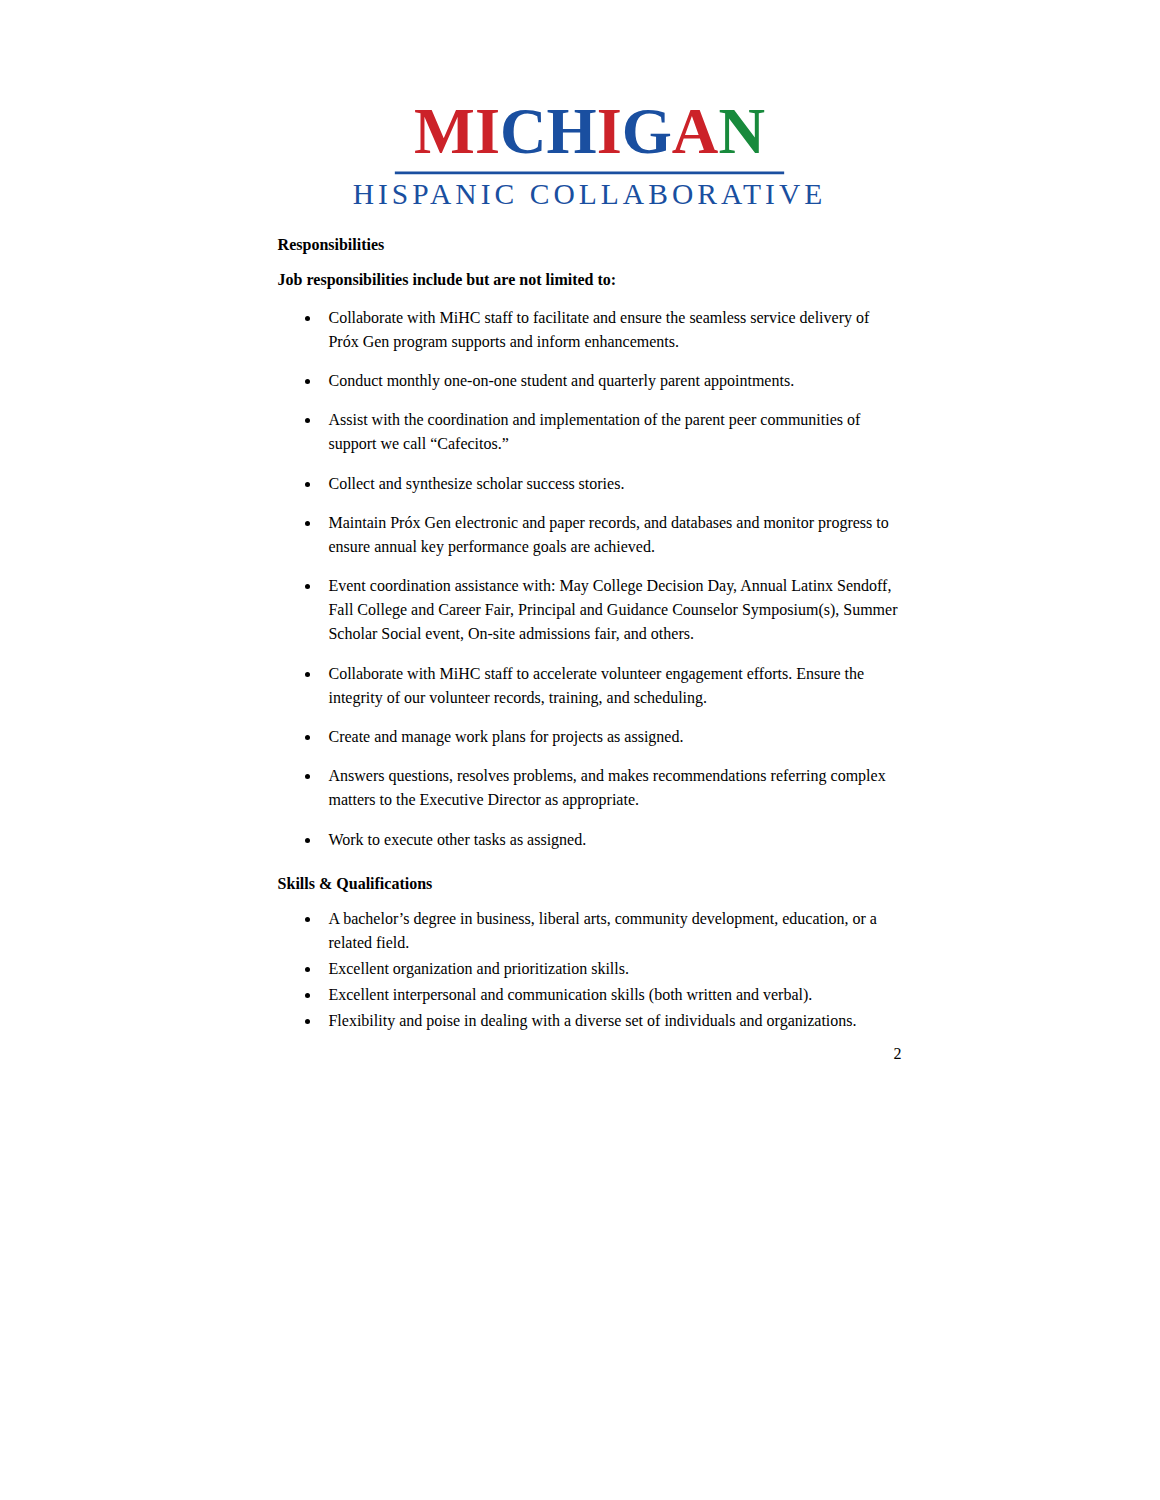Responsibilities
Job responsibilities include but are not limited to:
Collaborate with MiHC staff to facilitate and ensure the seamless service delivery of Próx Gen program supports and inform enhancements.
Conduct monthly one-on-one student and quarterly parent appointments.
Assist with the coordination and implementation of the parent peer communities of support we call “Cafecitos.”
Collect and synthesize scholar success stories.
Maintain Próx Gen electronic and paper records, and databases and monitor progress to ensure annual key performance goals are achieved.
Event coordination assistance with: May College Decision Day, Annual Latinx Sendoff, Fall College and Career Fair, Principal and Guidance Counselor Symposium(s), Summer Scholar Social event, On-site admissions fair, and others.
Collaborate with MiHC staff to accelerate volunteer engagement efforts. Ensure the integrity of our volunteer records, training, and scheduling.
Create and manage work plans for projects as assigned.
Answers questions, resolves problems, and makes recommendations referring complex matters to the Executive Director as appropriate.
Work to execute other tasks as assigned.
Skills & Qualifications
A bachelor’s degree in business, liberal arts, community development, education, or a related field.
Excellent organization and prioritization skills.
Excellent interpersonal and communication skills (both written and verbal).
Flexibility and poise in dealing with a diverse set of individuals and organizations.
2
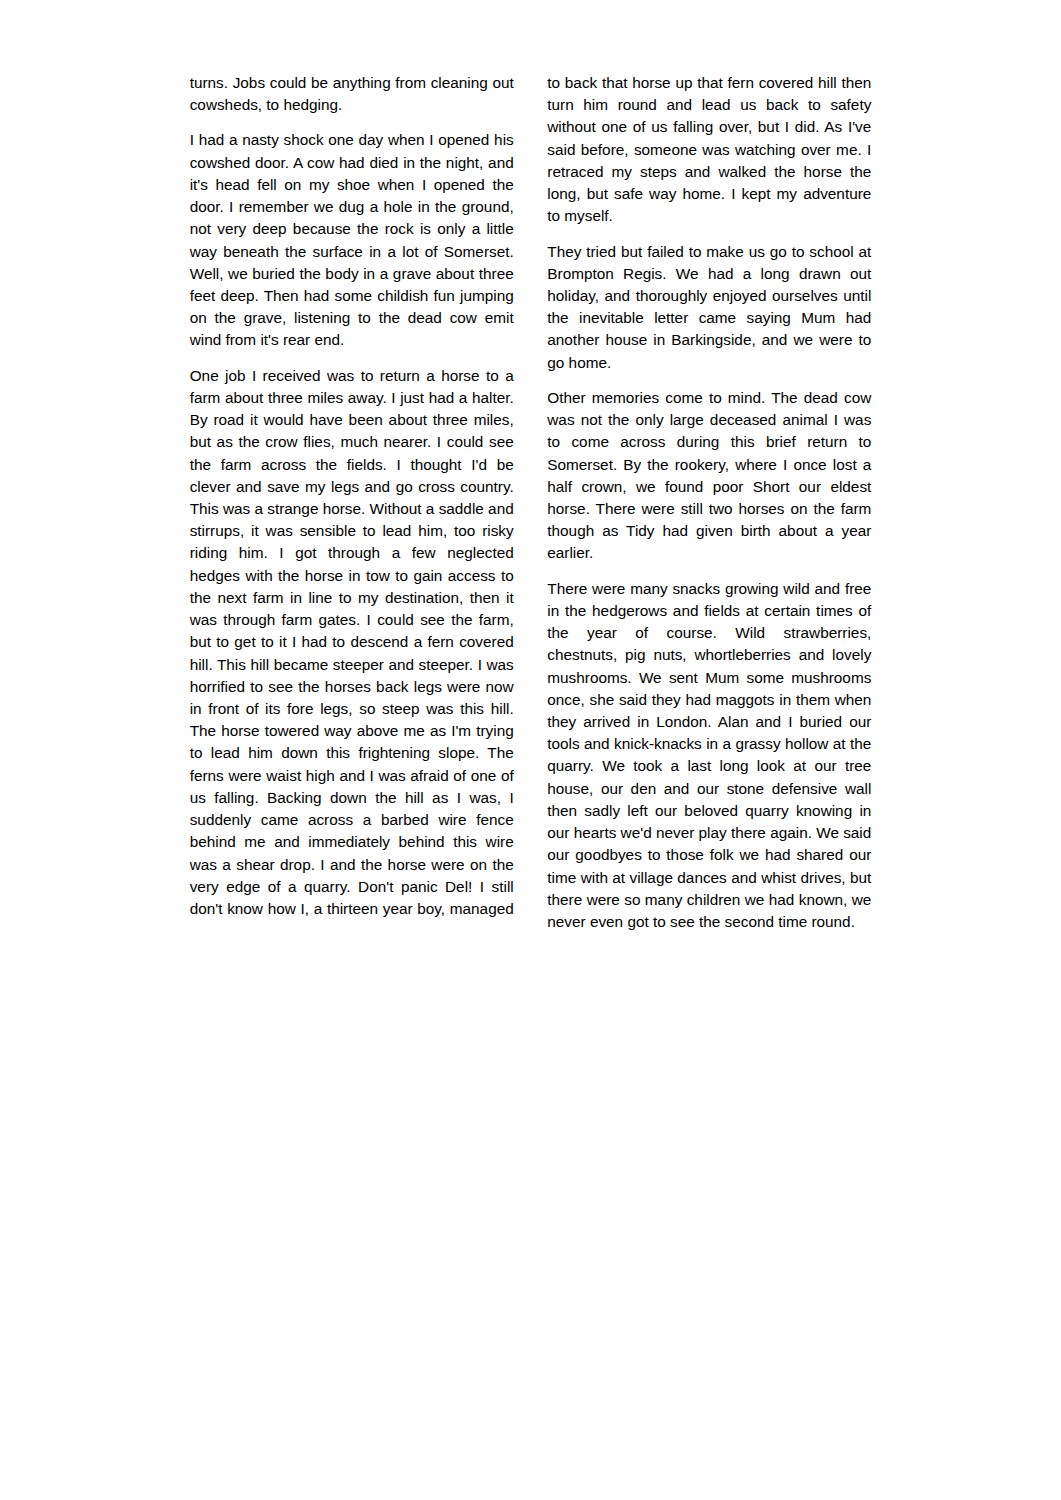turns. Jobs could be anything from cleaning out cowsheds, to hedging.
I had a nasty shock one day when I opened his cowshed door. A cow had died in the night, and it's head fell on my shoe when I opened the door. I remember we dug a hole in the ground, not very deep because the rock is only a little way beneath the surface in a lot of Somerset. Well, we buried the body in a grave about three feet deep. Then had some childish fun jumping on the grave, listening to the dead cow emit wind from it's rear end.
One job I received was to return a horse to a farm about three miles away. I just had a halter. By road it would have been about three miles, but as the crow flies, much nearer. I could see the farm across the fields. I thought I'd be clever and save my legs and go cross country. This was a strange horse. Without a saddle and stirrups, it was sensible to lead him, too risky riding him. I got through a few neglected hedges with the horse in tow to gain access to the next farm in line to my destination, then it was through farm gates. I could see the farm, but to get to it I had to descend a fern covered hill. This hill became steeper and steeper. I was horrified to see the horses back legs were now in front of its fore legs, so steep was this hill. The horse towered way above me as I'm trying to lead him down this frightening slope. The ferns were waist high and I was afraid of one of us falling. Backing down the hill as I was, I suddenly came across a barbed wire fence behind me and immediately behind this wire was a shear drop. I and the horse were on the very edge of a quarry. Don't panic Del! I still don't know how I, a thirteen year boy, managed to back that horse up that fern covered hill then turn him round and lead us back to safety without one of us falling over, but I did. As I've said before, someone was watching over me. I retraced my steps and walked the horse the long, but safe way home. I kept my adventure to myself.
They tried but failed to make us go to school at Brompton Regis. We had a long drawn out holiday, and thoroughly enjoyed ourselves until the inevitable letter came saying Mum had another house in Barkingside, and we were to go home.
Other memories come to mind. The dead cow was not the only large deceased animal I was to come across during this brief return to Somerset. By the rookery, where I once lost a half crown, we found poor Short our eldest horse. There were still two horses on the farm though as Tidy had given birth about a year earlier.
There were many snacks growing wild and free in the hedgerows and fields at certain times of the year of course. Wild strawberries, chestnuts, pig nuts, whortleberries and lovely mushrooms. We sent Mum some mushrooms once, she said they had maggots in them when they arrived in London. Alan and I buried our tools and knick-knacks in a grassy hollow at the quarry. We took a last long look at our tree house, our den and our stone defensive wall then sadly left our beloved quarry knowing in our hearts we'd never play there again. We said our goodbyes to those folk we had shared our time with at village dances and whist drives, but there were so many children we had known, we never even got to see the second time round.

### [Action item]
Please give the count of lines above with "Próx", nothing else.

### [Response]
2